INSTRUCTIONS TO FOLLOW:
Return all lines in the data where the string "shoot" can be found.

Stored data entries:
◆ ◆ ◆ ◆

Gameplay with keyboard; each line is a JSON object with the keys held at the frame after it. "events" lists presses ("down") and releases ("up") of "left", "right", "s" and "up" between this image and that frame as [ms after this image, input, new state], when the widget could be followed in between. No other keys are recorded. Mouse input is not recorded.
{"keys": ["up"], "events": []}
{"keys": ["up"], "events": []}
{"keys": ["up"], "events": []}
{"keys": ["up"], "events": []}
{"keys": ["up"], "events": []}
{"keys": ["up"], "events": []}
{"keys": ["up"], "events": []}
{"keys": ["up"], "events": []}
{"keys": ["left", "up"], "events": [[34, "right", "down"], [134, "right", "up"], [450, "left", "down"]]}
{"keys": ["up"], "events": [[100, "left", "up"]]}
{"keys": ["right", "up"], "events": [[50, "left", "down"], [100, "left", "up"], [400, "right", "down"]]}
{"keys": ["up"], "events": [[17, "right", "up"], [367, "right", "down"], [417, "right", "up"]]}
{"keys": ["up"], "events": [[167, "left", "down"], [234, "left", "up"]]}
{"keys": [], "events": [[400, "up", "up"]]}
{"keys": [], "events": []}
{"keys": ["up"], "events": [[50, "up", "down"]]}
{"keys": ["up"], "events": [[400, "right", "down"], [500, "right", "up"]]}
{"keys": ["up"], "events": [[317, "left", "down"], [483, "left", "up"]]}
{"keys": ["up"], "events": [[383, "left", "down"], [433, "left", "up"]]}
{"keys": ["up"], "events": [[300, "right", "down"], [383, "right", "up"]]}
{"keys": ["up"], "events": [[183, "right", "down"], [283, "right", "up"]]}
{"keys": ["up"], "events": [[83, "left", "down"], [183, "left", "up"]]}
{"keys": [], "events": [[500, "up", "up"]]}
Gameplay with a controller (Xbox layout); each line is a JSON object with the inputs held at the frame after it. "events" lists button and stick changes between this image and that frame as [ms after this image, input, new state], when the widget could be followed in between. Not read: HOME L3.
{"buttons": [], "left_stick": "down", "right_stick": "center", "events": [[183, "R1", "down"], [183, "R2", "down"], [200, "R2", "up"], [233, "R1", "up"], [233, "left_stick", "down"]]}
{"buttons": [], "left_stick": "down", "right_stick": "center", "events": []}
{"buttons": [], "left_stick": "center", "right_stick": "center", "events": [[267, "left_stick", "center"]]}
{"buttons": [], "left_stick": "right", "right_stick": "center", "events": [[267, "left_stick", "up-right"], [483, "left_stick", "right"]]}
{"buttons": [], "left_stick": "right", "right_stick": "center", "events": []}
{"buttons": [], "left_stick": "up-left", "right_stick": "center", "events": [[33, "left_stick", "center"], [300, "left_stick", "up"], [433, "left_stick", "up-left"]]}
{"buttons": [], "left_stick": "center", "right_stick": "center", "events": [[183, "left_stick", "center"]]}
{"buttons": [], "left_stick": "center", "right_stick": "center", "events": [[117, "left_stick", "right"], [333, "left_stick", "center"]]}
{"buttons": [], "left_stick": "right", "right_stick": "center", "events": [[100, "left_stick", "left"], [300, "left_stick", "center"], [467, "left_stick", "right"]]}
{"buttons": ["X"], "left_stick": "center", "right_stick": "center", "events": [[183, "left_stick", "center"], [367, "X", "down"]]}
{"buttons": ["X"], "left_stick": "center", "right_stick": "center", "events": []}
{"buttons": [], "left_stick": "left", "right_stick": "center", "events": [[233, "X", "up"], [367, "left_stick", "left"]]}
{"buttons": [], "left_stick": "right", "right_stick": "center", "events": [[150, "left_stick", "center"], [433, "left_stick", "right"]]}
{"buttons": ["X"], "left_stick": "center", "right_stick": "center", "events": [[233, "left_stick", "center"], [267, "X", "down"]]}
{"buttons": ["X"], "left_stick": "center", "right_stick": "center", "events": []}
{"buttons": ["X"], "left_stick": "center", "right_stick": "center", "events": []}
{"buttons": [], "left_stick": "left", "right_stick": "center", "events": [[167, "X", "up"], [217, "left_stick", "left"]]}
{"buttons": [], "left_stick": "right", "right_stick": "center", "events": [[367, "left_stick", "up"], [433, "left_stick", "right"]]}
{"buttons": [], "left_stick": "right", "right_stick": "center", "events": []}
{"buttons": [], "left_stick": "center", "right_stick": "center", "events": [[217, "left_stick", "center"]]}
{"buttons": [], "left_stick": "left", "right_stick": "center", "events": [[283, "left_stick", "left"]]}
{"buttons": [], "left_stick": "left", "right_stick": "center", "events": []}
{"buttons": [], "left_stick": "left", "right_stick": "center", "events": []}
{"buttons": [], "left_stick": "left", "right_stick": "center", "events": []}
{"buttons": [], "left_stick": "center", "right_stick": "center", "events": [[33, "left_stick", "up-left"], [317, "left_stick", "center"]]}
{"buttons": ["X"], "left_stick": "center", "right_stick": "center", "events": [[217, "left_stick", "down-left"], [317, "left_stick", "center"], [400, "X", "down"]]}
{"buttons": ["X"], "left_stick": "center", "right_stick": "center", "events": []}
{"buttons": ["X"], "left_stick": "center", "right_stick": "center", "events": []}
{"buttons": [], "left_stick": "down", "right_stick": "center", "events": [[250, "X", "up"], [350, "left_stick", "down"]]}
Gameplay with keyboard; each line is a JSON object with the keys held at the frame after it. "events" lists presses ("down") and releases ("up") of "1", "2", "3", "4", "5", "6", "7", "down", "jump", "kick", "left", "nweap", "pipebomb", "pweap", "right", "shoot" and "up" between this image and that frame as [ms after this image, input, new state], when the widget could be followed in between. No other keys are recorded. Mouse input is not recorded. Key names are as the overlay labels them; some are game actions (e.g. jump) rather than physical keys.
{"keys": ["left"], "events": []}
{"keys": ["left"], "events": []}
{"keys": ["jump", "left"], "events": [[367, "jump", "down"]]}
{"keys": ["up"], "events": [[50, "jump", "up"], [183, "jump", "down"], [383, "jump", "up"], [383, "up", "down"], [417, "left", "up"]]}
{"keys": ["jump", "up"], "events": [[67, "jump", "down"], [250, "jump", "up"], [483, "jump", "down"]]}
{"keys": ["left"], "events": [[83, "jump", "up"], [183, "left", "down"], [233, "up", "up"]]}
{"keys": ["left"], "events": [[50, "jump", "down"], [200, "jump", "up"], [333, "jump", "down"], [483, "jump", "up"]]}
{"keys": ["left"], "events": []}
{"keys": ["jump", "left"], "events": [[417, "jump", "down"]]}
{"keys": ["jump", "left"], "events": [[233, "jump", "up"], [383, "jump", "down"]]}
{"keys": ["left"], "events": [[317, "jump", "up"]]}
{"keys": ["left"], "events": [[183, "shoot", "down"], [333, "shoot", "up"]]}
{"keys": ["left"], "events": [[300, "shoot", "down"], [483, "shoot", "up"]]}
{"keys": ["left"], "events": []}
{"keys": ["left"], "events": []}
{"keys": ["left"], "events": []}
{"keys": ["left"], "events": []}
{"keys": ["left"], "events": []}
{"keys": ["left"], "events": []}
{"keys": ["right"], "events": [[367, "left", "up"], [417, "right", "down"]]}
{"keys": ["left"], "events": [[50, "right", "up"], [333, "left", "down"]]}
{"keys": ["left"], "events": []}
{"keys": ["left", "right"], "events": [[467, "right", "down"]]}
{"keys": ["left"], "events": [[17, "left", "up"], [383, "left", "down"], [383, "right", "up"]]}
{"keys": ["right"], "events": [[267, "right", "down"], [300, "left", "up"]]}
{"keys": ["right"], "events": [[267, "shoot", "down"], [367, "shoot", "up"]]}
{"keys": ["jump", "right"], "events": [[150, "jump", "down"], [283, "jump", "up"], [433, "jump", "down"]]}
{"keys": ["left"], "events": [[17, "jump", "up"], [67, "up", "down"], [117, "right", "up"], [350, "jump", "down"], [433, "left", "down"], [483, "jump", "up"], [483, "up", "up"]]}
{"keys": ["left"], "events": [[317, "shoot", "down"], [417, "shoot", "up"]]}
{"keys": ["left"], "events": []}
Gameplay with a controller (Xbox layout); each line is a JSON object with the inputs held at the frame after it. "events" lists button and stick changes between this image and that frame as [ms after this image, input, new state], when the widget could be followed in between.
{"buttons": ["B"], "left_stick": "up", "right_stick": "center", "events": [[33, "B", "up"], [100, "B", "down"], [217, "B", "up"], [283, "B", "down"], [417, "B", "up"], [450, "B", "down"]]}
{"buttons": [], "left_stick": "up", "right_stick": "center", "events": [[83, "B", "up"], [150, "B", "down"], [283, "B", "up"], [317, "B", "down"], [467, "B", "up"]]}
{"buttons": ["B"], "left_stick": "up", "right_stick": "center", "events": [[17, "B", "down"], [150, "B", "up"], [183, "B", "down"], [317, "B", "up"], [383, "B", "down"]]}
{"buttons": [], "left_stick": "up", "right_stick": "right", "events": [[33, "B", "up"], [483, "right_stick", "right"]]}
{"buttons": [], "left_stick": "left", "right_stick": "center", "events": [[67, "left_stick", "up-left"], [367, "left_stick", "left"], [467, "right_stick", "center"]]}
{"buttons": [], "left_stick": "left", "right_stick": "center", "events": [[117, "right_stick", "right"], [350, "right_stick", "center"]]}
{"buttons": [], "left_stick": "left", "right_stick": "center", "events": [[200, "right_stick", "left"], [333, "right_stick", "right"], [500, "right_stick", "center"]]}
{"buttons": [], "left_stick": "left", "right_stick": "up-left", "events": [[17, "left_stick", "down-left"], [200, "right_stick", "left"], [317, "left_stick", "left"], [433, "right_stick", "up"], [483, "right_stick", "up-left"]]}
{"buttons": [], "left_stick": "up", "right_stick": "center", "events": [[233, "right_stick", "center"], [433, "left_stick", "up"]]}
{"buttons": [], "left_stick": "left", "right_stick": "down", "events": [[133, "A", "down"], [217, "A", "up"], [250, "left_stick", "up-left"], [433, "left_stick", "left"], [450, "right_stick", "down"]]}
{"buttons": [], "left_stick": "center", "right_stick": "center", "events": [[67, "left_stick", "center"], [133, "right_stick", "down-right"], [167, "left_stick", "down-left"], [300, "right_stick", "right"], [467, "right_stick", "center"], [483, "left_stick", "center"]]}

◆ ◆ ◆ ◆

SOLUTION:
Gameplay with keyboard; each line is a JSON object with the keys held at the frame after it. "events" lists presses ("down") and releases ("up") of "1", "2", "3", "4", "5", "6", "7", "down", "jump", "kick", "left", "nweap", "pipebomb", "pweap", "right", "shoot" and "up" between this image and that frame as [ms after this image, input, new state], when the widget could be followed in between. No other keys are recorded. Mouse input is not recorded. Key names are as the overlay labels them; some are game actions (e.g. jump) rather than physical keys.
{"keys": ["left"], "events": [[183, "shoot", "down"], [333, "shoot", "up"]]}
{"keys": ["left"], "events": [[300, "shoot", "down"], [483, "shoot", "up"]]}
{"keys": ["right"], "events": [[267, "shoot", "down"], [367, "shoot", "up"]]}
{"keys": ["left"], "events": [[317, "shoot", "down"], [417, "shoot", "up"]]}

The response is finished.